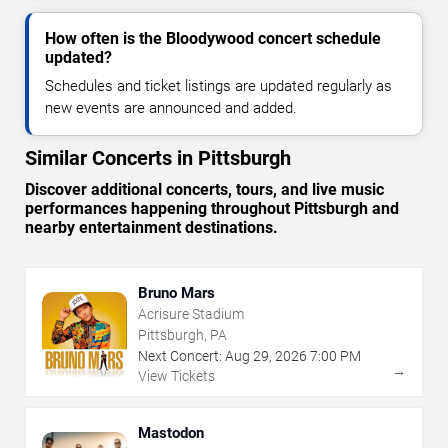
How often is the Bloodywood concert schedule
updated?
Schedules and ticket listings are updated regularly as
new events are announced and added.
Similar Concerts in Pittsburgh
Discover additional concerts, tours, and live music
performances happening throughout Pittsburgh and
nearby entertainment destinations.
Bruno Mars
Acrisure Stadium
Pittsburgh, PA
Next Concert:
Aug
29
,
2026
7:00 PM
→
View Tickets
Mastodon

────

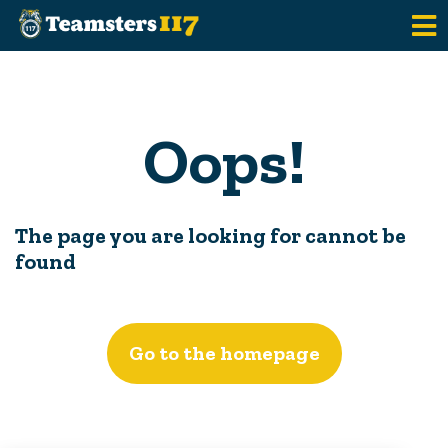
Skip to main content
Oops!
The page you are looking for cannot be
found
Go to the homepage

────

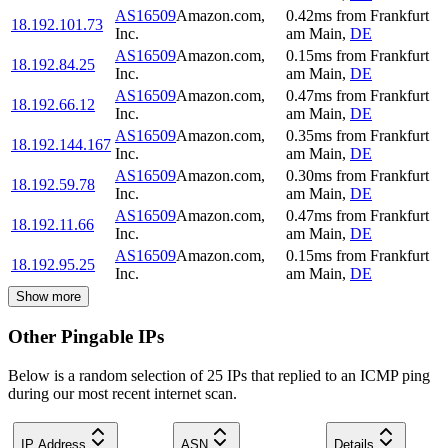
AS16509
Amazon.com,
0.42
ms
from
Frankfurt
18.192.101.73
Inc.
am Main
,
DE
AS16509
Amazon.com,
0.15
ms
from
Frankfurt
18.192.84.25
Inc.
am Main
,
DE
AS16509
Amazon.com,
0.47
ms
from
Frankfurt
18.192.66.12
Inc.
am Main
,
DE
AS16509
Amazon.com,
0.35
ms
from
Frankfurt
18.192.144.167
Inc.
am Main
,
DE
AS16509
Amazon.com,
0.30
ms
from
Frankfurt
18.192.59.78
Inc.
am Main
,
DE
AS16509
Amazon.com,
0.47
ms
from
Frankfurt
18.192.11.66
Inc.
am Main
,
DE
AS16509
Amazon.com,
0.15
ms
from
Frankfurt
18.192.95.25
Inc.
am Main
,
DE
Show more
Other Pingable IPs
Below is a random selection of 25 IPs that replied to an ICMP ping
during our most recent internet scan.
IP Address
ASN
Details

────

● Exercise details: Whenever the string "updated" shows up in a line of the records, that line counts; state how many lines count, and only that.

● Result for this exercise: 2